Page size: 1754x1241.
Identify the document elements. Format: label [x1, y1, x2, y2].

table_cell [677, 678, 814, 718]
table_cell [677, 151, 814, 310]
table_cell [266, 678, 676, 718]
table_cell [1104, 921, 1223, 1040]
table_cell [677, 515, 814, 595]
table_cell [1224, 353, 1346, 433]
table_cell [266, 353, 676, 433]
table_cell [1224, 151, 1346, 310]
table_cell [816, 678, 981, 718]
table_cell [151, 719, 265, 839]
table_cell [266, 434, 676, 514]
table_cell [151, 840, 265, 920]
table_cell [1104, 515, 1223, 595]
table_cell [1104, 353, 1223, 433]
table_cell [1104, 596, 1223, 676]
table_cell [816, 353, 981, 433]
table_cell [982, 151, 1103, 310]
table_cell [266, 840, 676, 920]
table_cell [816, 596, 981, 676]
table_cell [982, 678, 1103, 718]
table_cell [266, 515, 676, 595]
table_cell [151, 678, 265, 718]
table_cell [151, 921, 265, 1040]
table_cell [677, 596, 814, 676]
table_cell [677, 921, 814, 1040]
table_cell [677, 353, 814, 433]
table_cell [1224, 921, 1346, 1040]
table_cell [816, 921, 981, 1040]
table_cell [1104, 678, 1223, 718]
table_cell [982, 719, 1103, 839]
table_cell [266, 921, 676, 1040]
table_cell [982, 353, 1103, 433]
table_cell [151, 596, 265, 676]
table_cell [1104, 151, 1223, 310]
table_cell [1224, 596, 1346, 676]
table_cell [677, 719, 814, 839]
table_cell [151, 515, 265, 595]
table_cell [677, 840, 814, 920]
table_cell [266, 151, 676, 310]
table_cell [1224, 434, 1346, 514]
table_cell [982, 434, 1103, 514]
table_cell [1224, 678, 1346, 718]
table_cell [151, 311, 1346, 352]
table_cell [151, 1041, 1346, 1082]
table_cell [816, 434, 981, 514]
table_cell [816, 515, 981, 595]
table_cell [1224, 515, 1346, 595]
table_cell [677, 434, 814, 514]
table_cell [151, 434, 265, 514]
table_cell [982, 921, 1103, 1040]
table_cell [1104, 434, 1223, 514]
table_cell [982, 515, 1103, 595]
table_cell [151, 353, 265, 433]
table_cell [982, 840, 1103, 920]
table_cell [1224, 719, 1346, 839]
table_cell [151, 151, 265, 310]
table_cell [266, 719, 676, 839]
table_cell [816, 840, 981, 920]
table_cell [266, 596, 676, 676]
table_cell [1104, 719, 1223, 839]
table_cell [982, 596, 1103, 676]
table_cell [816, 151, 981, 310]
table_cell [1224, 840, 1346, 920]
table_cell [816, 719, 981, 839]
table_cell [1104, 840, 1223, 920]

==========

**WHAT NEEDS TO BE DONE**: What you give back should be the full listing, copied exactly.

**RESPONSE AREA**:
Page size: 1754x1241.
Identify the document elements. Format: label [x1, y1, x2, y2].

table_cell [677, 678, 814, 718]
table_cell [677, 151, 814, 310]
table_cell [266, 678, 676, 718]
table_cell [1104, 921, 1223, 1040]
table_cell [677, 515, 814, 595]
table_cell [1224, 353, 1346, 433]
table_cell [266, 353, 676, 433]
table_cell [1224, 151, 1346, 310]
table_cell [816, 678, 981, 718]
table_cell [151, 719, 265, 839]
table_cell [266, 434, 676, 514]
table_cell [151, 840, 265, 920]
table_cell [1104, 515, 1223, 595]
table_cell [1104, 353, 1223, 433]
table_cell [1104, 596, 1223, 676]
table_cell [816, 353, 981, 433]
table_cell [982, 151, 1103, 310]
table_cell [266, 840, 676, 920]
table_cell [816, 596, 981, 676]
table_cell [982, 678, 1103, 718]
table_cell [266, 515, 676, 595]
table_cell [151, 678, 265, 718]
table_cell [151, 921, 265, 1040]
table_cell [677, 596, 814, 676]
table_cell [677, 921, 814, 1040]
table_cell [677, 353, 814, 433]
table_cell [1224, 921, 1346, 1040]
table_cell [816, 921, 981, 1040]
table_cell [1104, 678, 1223, 718]
table_cell [982, 719, 1103, 839]
table_cell [266, 921, 676, 1040]
table_cell [982, 353, 1103, 433]
table_cell [151, 596, 265, 676]
table_cell [1104, 151, 1223, 310]
table_cell [1224, 596, 1346, 676]
table_cell [677, 719, 814, 839]
table_cell [151, 515, 265, 595]
table_cell [677, 840, 814, 920]
table_cell [266, 151, 676, 310]
table_cell [1224, 434, 1346, 514]
table_cell [982, 434, 1103, 514]
table_cell [1224, 678, 1346, 718]
table_cell [151, 311, 1346, 352]
table_cell [151, 1041, 1346, 1082]
table_cell [816, 434, 981, 514]
table_cell [816, 515, 981, 595]
table_cell [1224, 515, 1346, 595]
table_cell [677, 434, 814, 514]
table_cell [151, 434, 265, 514]
table_cell [982, 921, 1103, 1040]
table_cell [1104, 434, 1223, 514]
table_cell [982, 515, 1103, 595]
table_cell [151, 353, 265, 433]
table_cell [982, 840, 1103, 920]
table_cell [1224, 719, 1346, 839]
table_cell [151, 151, 265, 310]
table_cell [266, 719, 676, 839]
table_cell [816, 840, 981, 920]
table_cell [266, 596, 676, 676]
table_cell [1104, 719, 1223, 839]
table_cell [982, 596, 1103, 676]
table_cell [816, 151, 981, 310]
table_cell [1224, 840, 1346, 920]
table_cell [816, 719, 981, 839]
table_cell [1104, 840, 1223, 920]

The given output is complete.